If you can’t understand something,
or aren’t quite sure what the asterisk (*) next to the benefit
description really means in terms of your coverage, call your agent or
contact the insurance company to ask for further clarification.
Furthermore,
take the time to perform your own due diligence. For example, if you
research MEGA Life and Health or the Midwest National Life insurance
company, endorsed by the National Association for the Self Employed
(NASE), you will find that there have been 14 class action lawsuits
brought against these companies since 1995. So ask yourself, “Is this a
company that I would trust to pay my health insurance claims?
Additionally,
find out if your agent is a “captive” agent or an insurance “broker.”
“Captive” agents can only offer ONE insurance company’s products.”
Independent” agents or insurance “brokers” can offer you a variety of
different insurance plans from many different insurance companies. A
“captive” agent may recommend a health plan that doesn’t exactly meet
your needs because that is the only plan s/he can sell. An “independent”
agent or insurance “broker” can usually offer you a variety of
different insurance products from many quality carriers and can often
customize a plan to meet your specific insurance needs and budget.
Over
the years, I have developed strong, trusting relationships with my
clients because of my insurance expertise and the level of personal
service that I provide. This is one of the primary reasons that I do not
recommend buying health insurance on the Internet. In my opinion, there
are too many variables that Internet insurance buyers do not often take
into consideration. I am a firm believer that a health insurance
purchase requires the level of expertise and personal attention that
only an insurance professional can provide. And, since it does not cost a
penny more to purchase your health insurance through an agent or
broker, my advice would be to use eBay and Amazon for your less
important purchases and to use a knowledgeable, ethical and reputable
independent agent or broker for one of the most important purchases you
will ever make….your health insurance policy.
Lastly, if you
have any concerns about an insurance company, contact your state’s
Department of Insurance BEFORE you buy your policy. Your state’s
Department of Insurance can tell you if the insurance company is
registered in your state and can also tell you if there have been any
complaints against that company that have been filed by policy holders.

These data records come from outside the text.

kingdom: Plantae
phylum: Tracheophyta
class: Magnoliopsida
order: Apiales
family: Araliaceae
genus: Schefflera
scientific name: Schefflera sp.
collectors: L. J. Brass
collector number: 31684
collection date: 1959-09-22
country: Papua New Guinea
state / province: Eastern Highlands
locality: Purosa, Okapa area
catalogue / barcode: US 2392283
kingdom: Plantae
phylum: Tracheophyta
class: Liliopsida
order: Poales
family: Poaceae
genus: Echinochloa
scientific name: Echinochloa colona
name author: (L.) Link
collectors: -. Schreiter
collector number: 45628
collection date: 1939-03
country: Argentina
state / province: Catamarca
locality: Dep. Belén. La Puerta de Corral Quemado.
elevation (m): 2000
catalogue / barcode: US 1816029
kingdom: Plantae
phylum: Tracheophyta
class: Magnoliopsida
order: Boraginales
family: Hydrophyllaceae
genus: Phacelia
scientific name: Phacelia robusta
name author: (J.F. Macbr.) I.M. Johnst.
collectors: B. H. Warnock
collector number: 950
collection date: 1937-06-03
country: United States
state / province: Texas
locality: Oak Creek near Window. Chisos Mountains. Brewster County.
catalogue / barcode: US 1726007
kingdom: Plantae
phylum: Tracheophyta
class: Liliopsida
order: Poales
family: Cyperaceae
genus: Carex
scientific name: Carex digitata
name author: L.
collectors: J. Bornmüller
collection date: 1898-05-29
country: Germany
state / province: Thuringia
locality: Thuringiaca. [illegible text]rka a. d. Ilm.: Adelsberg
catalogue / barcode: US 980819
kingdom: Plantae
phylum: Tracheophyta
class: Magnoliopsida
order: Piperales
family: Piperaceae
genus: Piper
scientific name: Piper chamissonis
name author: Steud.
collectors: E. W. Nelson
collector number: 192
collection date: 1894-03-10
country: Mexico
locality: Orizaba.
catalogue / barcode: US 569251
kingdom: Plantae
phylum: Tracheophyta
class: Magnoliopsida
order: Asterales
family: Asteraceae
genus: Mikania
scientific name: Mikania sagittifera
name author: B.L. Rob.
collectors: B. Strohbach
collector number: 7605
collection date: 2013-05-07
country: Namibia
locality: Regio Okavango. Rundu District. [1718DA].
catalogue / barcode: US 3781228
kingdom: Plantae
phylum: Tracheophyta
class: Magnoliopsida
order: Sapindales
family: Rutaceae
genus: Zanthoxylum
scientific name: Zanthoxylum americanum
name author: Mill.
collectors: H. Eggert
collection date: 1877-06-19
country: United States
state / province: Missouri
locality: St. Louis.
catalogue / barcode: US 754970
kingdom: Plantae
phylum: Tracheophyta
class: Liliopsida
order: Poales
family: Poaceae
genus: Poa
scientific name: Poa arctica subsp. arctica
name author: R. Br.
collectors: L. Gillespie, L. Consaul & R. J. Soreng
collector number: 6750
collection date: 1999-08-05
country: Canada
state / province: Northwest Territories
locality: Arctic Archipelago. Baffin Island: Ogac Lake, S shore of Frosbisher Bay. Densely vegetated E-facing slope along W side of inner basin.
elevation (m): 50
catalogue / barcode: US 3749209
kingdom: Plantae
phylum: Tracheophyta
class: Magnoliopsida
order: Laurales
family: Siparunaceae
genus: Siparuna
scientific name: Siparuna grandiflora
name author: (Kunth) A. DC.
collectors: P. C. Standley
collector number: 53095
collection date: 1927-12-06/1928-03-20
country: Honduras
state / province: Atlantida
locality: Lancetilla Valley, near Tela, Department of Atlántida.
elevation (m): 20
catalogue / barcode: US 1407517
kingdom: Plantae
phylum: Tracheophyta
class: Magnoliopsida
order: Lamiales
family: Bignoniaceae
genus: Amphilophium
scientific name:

If you suspect that your agent is trying to sell you a fraudulent
insurance policy, (e.g. you have to become a member of a union to
qualify for coverage) or isn’t being honest with you, your state’s
Department of Insurance can also check to see if your agent is licensed
and whether or not there has ever been any disciplinary action
previously taken against that agent.
In closing, I hope I have
given you enough information so you can become an INFORMED insurance
consumer. However, I remain convinced that the following words of wisdom
still go along way: “If it sounds too good to be true, it probably is!”
and “If you only buy on price, you get what you pay for!”